Józef Panuś

Personal information
- Date of birth: 22 February 1963 (age 62)
- Height: 1.75 m (5 ft 9 in)
- Position(s): Midfielder

Senior career*
- Years: Team / Apps / (Gls)
- Bor Borzęta
- Dalin Myślenice
- Orlęta Dęblin
- Dalin Myślenice
- 1986–1991: GKS Tychy
- 1991–1992: Zagłębie Sosnowiec / 17 / (0)
- 1992–1994: Dalin Myślenice
- 1994–1996: Karpaty Siepraw
- 2017: Sokół Borzęta

Managerial career
- Tempo Rzeszotary
- Karpaty Siepraw
- Pcimianka Pcim
- Gościb Sułkowice
- Hejnał Krzyszkowice
- 2011-?: Sokół Borzęta

= Józef Panuś =

Polish footballer

Józef Panuś (born 22 February 1963) is a Polish former professional football player, manager, and current reality television personality, musician, entrepreneur in wood carpentry and sculpture, and conservator.

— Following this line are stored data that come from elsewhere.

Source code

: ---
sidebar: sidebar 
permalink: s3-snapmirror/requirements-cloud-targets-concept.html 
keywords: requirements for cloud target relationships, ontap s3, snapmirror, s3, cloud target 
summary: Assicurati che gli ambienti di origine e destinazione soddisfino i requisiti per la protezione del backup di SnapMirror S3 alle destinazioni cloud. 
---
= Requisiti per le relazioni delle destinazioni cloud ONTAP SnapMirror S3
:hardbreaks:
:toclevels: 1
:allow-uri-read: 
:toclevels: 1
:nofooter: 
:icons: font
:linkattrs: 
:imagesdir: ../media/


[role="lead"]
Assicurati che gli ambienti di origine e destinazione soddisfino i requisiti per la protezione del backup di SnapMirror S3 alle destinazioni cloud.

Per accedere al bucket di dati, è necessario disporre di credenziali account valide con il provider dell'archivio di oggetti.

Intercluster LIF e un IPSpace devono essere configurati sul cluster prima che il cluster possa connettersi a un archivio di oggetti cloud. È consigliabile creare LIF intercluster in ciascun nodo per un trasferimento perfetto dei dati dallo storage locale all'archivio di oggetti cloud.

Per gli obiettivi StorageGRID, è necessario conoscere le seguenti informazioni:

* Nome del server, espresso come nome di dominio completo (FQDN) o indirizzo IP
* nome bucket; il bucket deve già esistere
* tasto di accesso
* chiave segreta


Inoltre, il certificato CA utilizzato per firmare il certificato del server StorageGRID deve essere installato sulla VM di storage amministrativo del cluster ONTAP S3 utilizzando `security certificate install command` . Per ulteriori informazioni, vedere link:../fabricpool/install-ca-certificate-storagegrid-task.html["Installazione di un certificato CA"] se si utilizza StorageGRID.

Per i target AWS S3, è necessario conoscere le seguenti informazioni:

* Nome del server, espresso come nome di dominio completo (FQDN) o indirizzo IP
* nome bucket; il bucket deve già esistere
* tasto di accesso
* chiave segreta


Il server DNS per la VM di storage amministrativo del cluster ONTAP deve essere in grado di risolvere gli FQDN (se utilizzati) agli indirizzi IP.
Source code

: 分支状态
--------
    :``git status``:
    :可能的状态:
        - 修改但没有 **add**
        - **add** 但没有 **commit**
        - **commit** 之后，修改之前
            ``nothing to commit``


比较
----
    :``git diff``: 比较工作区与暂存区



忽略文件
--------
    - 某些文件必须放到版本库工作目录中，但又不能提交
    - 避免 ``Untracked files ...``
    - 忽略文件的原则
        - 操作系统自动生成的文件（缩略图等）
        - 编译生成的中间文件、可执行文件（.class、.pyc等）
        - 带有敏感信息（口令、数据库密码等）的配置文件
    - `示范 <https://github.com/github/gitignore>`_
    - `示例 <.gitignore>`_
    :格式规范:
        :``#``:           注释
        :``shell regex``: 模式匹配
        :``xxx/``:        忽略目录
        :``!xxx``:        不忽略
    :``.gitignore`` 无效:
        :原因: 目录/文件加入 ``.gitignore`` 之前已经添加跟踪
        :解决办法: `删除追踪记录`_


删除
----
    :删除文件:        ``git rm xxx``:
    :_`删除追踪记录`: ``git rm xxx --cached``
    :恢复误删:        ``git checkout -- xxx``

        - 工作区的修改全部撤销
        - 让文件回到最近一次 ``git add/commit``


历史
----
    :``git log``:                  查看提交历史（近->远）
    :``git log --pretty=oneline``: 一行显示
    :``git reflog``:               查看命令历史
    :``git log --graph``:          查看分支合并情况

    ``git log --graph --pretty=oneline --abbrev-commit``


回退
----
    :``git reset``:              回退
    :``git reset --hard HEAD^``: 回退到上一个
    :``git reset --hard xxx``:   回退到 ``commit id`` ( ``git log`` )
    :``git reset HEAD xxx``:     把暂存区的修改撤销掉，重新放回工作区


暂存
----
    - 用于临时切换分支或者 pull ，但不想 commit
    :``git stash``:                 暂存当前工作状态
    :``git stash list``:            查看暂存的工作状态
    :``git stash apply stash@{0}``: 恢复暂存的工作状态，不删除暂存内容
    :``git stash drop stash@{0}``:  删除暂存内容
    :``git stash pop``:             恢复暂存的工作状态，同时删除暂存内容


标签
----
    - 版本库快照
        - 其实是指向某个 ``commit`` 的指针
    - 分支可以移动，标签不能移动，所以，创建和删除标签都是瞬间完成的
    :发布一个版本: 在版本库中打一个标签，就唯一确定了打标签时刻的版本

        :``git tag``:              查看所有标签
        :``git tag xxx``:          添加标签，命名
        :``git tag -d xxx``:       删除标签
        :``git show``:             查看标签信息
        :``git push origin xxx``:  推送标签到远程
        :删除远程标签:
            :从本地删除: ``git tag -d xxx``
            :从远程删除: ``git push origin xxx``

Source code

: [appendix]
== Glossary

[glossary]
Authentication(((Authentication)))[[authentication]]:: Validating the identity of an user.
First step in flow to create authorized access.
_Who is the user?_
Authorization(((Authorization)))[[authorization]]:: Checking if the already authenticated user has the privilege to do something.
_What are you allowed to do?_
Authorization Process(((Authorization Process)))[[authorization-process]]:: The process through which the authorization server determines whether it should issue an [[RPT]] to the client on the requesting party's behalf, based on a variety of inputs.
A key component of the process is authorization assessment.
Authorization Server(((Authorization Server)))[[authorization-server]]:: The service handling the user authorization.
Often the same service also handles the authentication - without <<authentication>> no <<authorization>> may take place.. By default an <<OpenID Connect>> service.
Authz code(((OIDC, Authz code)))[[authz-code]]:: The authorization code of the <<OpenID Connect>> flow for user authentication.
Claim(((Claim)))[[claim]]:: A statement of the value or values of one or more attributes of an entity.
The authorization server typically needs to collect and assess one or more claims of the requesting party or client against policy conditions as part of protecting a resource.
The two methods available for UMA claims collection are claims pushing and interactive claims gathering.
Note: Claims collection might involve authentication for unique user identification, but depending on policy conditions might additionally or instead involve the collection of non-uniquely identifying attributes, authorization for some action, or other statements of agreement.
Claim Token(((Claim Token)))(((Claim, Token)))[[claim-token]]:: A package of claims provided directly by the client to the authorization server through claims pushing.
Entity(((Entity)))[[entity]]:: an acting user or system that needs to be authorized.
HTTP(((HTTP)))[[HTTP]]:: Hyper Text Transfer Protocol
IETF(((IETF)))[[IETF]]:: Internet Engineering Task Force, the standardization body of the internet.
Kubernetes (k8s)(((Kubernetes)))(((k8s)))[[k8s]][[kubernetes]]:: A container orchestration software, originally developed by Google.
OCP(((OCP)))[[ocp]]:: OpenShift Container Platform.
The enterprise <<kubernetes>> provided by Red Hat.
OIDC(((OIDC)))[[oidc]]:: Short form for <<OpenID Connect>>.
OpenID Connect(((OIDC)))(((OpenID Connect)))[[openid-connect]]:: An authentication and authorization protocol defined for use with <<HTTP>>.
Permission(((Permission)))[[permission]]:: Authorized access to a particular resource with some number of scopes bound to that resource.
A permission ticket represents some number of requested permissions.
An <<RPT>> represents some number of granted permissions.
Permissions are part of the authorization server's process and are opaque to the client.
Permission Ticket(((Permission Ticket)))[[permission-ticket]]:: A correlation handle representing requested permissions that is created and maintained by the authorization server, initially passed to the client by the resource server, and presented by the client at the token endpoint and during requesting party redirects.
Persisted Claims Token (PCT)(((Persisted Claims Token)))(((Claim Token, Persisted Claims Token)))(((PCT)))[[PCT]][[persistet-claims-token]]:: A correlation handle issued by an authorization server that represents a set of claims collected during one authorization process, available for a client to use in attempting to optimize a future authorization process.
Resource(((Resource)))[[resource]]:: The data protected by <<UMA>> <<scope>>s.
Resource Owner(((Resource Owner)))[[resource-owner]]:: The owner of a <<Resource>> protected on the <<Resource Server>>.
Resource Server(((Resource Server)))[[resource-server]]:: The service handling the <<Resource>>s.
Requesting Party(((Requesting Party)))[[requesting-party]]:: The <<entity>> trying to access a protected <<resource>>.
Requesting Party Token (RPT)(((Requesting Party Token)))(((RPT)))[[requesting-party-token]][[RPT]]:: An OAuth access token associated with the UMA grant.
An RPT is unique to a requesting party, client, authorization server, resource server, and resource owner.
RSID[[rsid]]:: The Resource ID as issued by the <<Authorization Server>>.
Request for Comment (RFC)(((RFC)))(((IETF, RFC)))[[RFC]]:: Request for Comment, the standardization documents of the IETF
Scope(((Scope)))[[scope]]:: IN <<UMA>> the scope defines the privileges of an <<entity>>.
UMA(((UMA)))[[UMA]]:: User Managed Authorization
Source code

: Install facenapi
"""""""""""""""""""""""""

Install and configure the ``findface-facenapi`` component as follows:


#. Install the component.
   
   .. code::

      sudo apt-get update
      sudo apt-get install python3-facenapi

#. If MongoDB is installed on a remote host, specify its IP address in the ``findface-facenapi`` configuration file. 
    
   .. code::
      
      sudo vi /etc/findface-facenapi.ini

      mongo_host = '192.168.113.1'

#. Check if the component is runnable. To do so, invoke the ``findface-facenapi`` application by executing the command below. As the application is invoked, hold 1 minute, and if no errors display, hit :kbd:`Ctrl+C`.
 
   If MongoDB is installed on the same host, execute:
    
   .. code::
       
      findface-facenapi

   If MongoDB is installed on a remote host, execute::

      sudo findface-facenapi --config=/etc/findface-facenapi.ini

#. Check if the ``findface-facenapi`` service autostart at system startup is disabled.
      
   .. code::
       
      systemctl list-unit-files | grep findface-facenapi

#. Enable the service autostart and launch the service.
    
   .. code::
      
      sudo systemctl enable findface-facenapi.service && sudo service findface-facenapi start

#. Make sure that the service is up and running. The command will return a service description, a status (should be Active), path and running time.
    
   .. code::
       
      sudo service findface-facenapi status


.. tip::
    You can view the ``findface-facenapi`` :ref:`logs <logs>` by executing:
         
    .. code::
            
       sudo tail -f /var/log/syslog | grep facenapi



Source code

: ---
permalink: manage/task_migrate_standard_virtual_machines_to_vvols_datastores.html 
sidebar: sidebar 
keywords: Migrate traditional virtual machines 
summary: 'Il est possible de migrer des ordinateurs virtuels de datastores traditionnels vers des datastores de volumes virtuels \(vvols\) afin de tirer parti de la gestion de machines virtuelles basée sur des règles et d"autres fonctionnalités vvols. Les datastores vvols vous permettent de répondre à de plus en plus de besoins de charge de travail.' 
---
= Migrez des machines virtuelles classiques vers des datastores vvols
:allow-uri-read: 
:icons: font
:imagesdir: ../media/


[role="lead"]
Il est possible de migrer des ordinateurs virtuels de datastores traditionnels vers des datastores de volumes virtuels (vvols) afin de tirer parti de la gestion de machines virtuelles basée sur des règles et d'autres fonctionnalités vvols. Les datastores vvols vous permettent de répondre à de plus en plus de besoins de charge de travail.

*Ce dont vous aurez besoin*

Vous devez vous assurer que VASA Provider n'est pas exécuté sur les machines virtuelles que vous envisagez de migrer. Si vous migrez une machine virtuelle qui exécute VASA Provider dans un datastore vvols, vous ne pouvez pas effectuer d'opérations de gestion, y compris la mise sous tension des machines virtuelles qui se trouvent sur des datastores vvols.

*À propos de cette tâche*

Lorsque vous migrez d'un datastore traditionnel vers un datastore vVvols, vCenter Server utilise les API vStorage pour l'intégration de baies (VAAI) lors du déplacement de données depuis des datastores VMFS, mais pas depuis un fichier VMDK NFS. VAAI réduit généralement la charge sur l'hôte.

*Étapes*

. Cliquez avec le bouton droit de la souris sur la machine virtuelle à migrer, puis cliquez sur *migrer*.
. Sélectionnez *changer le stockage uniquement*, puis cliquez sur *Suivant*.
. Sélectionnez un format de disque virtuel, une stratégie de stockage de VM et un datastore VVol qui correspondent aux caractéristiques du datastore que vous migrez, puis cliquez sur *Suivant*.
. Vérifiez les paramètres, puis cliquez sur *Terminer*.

After having played for local clubs, most notably for the then third division Dalin Myślenice, he was sold to Silesian mining club GKS Tychy for a transfer fee of 2 tonnes of coal.

He played 17 games in the Ekstraklasa for Zagłębie Sosnowiec before a career-threatening injury caused him to take a break and returning to play much later at the third tier again.

He re-gained fame in 2021 by appearing in the television reality show Ninja Warrior Poland, where he played his accordion, having played it from a young age and even taking it to his away matches during his playing career.